違う、僕は、あそこに、クーラーボックスの近くに置いた、そして、でもさっきのスクール鞄。
まさか。
まさか。
「ちが……ちがう……」
唇が震える。
「僕、僕ちが、ぼ、」
橋本が僕の肩を掴んだ。
「金田君ッ」
橋本の、女性器の様な唇が震える。それと、橋本のまんこが重なる。記憶の中の橋本が、その弛んだ乳房を僕の胸に押し付ける。僕は奇声を発して、橋本を殴った。橋本が蛙の様な音を出して床に崩れ落ちる。僕は逃げた。走った。橋本の悲鳴が聞こえ、足音が聞こえ、僕は走った。何も考えられなかった。ただ廊下を走る。階段を飛ばし、一気に飛び降りる。自転車置き場に走り、自分の自転車を引っ掴んで、飛び乗った。ペダルを踏む。自転車を投げ捨て、牧場を突っ切る。
「ちょ、てつッ!?」
牛に餌をやっていた母さんが叫ぶ。それを無視して、倉庫まで走る。倉庫の裏のクーラーボックス、その近くに落ちたスクール鞄。
僕は昨日の夜、スクール鞄をここに置き忘れた。それなのに、今朝、僕の部屋にはスクール鞄があった。
僕は震える手で鞄のチャックを開いた。逆さにする。鞄の中の物がバラバラと落ちる。教科書、弁当、CD…。嘘だ。嘘だ。教科書を見る。裏返す。マジックペンで書き込まれた、『皆森明美』の字。息が荒い。信じられない程、心臓が荒れ狂う。教科書を落とす。
僕は勢いよく、クーラーボックスの扉を開けた。
ぎゅうぎゅうに詰まった肉を手で掴み、地面に投げ捨てる。漏れたドライアイスに指先が触れ、皮膚が焼ける。肉と肉の間、奥底に置かれたタオルの塊、それを広げる。肉のこびりついた、人間の、頭蓋骨。
あ、あああ。
僕はそれを地面に落とした。後ろから、母さんが絶叫する声が聞こえる。
皆森、血だらけの、血だらけの子牛、皆森、斧、肉の焼ける音、皆森の笑い声、子牛の鳴き声、皆森、肉が肉と子牛と皆森が眼球と骨と骨と肉だけの皆森が僕は斧で、笑い声、斧赤い真っ赤な皆森が痙攣してそして僕は僕は僕は
僕は、皆森を。
肉の焼ける臭い。
食べたんだ。
全身を使って、小さい斧を振り下ろす。バキッ、と木の割れる音がして、足元に割った薪が転がった。

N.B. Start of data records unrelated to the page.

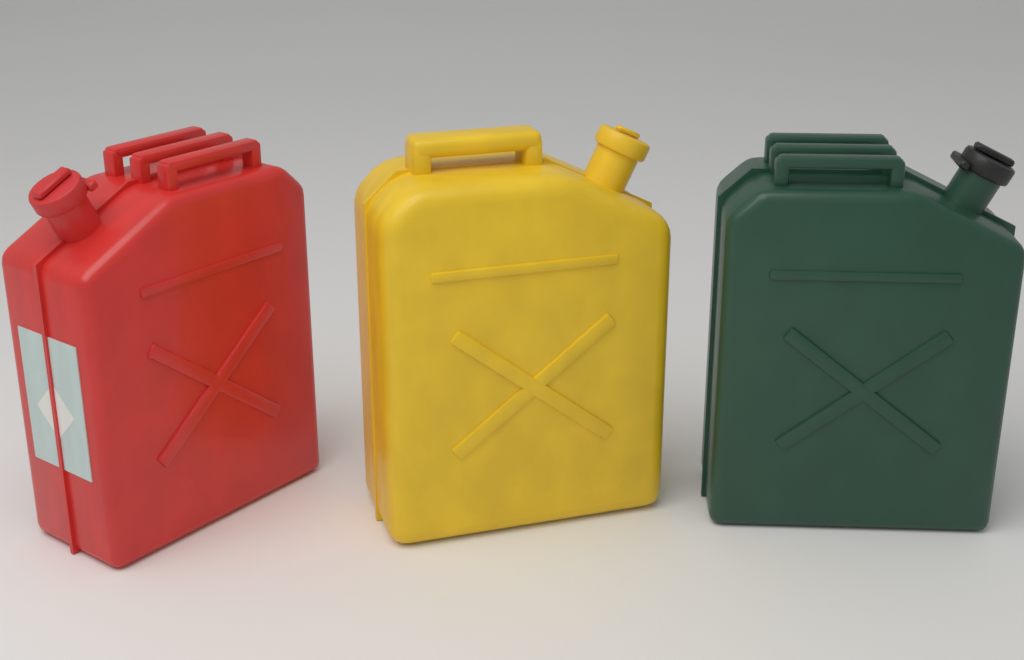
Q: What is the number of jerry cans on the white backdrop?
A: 3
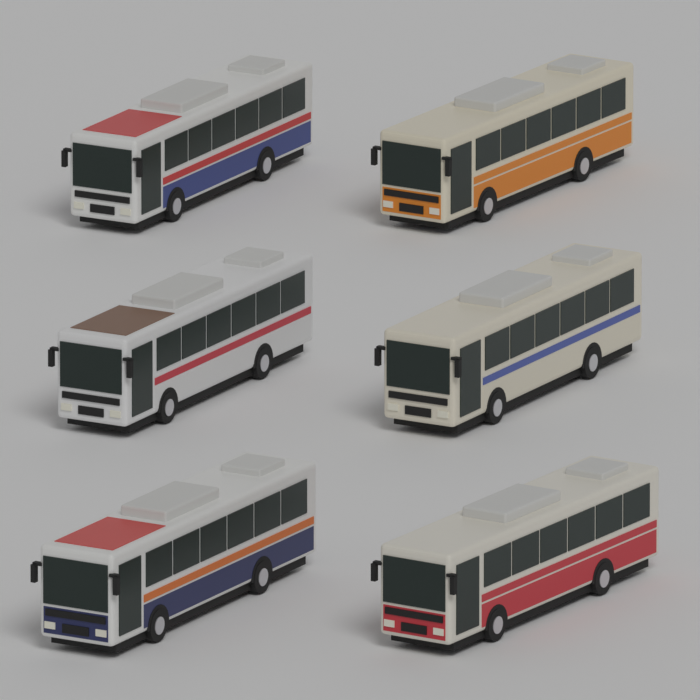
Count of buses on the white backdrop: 6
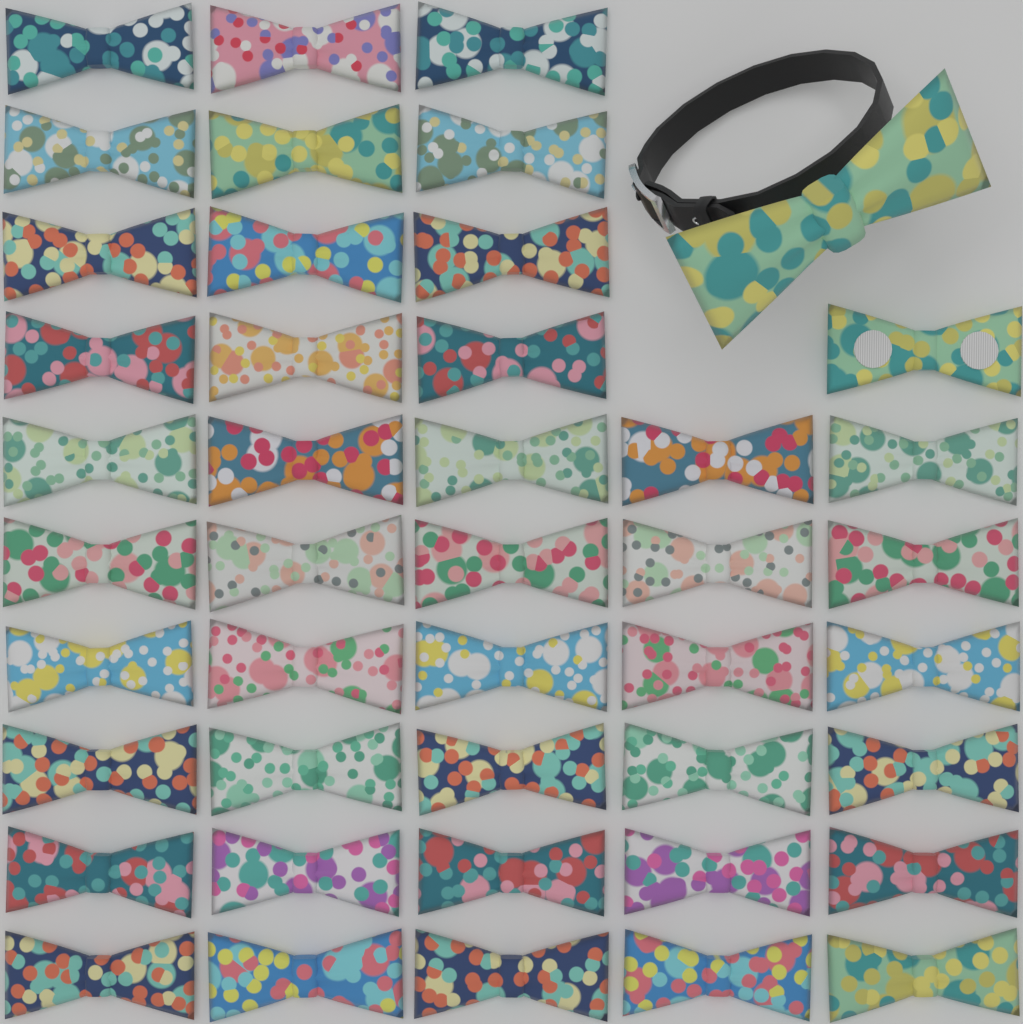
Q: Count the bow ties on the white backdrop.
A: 44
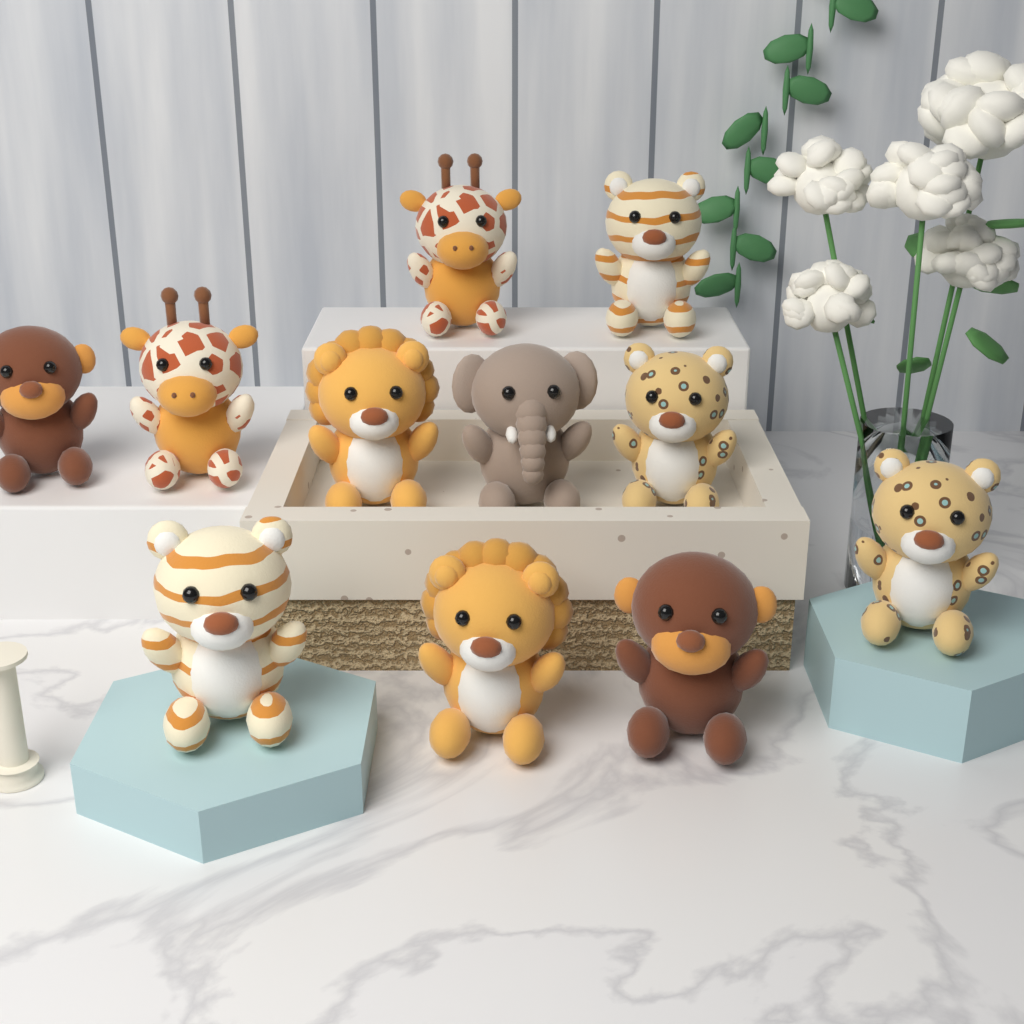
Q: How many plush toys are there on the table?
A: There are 11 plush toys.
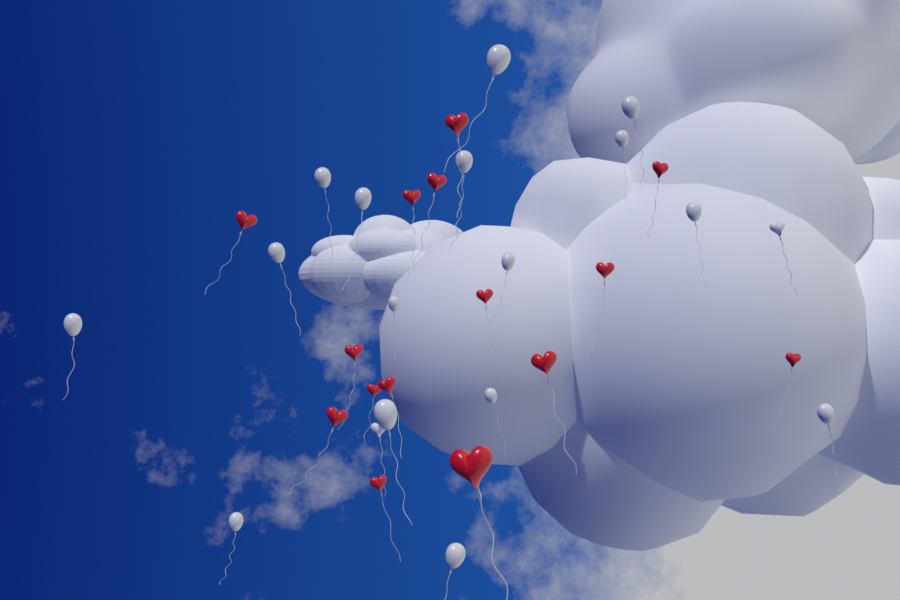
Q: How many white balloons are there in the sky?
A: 18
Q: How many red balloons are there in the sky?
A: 15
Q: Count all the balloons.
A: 33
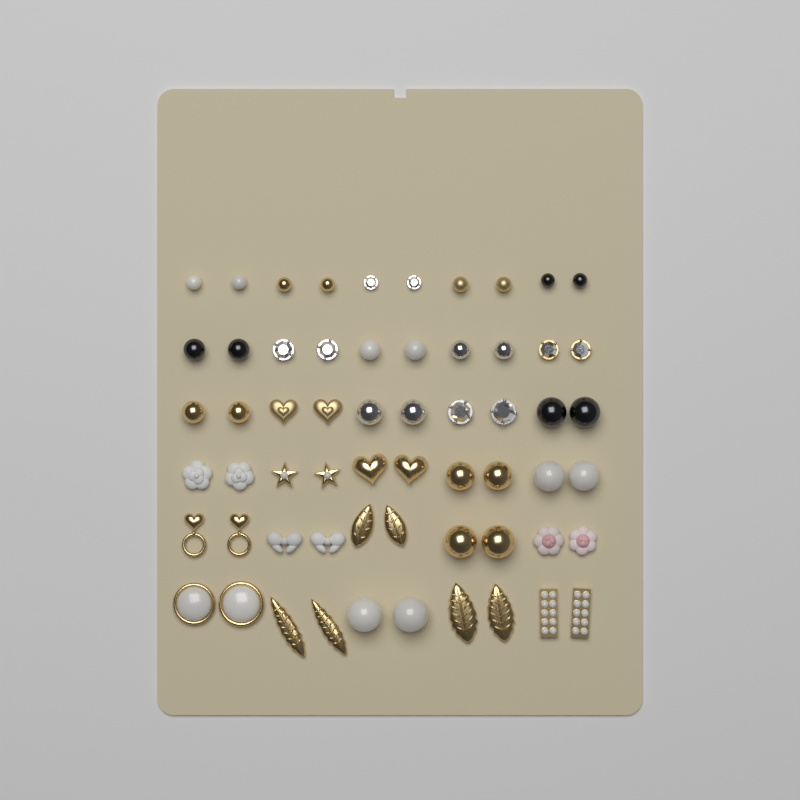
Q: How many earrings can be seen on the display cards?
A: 60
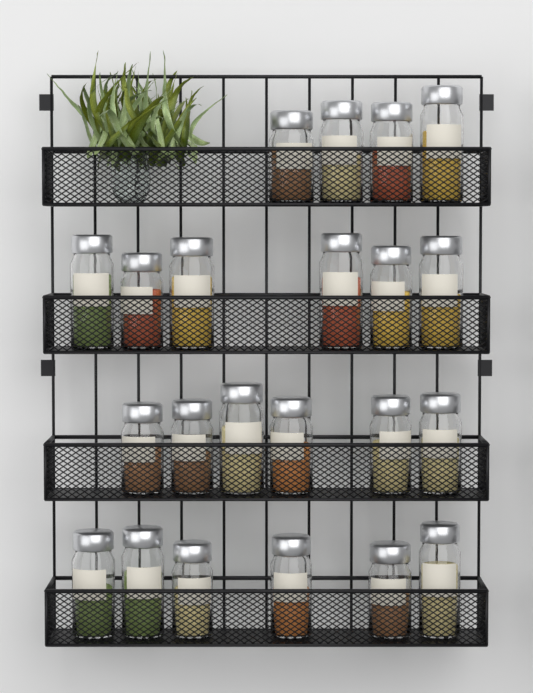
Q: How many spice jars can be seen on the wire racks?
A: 22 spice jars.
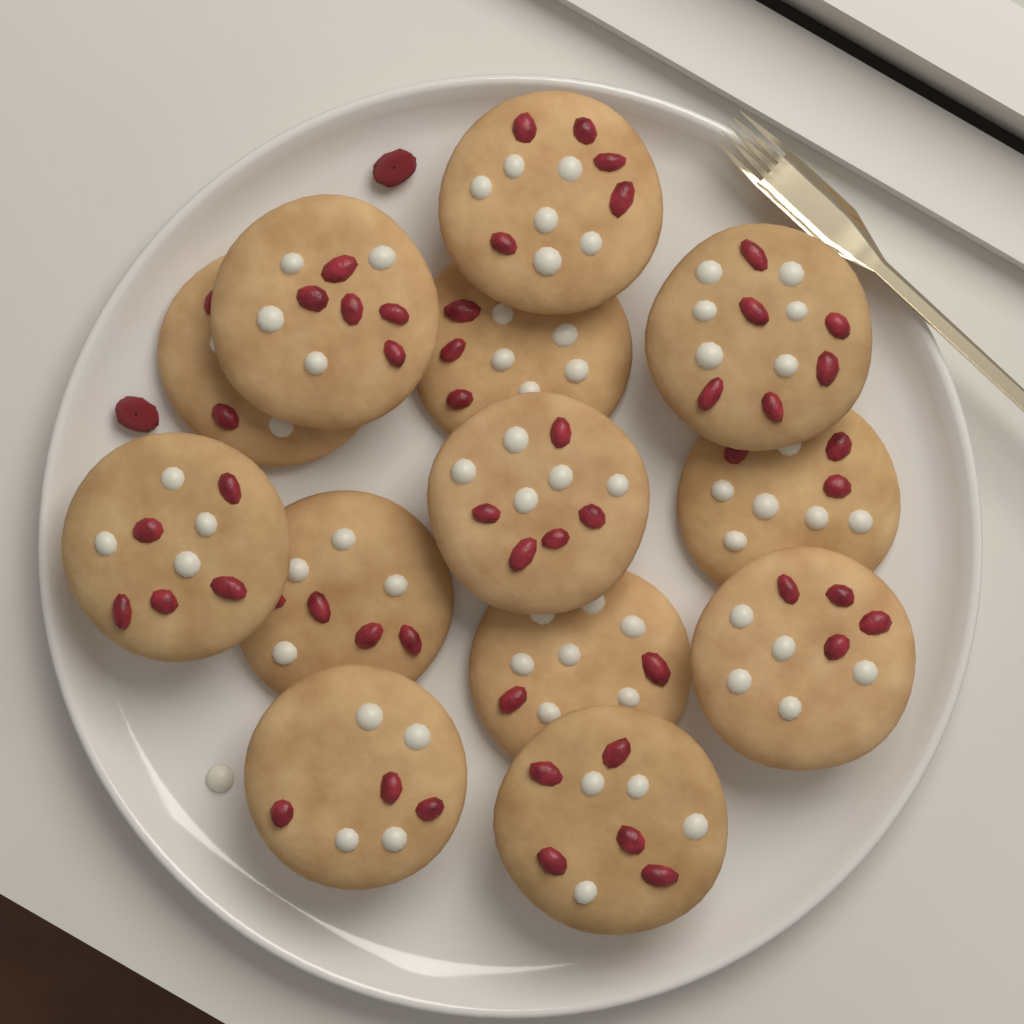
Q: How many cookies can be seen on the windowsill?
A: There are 13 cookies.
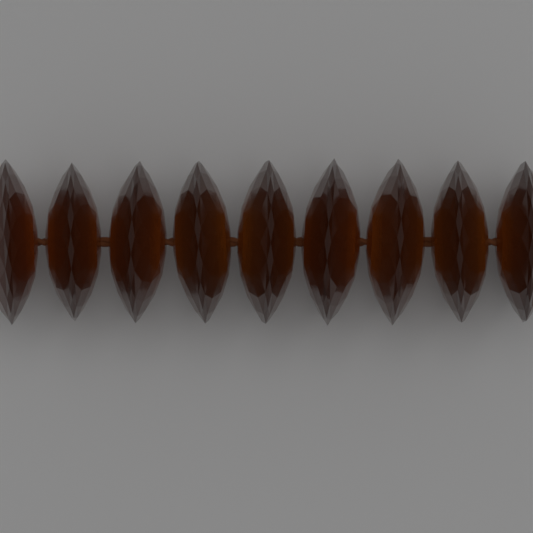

頭痛が酷い。頭痛が眼球の視神経にまで響く。すぐ帰って来るからね―――母さんの声がぐわんぐわんと回るお椀の様に響いた。
頭が痛い。新しい薪を丸太の上に置く。斧を握る。振り下ろそうとした、その瞬間、僕の体が横に吹っ飛んでいた。
「ごーるいーんーー」
かふっ、と口から息が漏れた。脇腹が熱くなる。僕の体に当たったスクール鞄が、音を立てて地面に落ちる。
「何してるの、こんな所で」
腹を押さえる僕に、皆森は笑いながら近づいた。僕は情けない悲鳴を上げながら、僕は皆森から離れた。にこにこと笑っていた、と次の瞬間に皆森は無表情になった。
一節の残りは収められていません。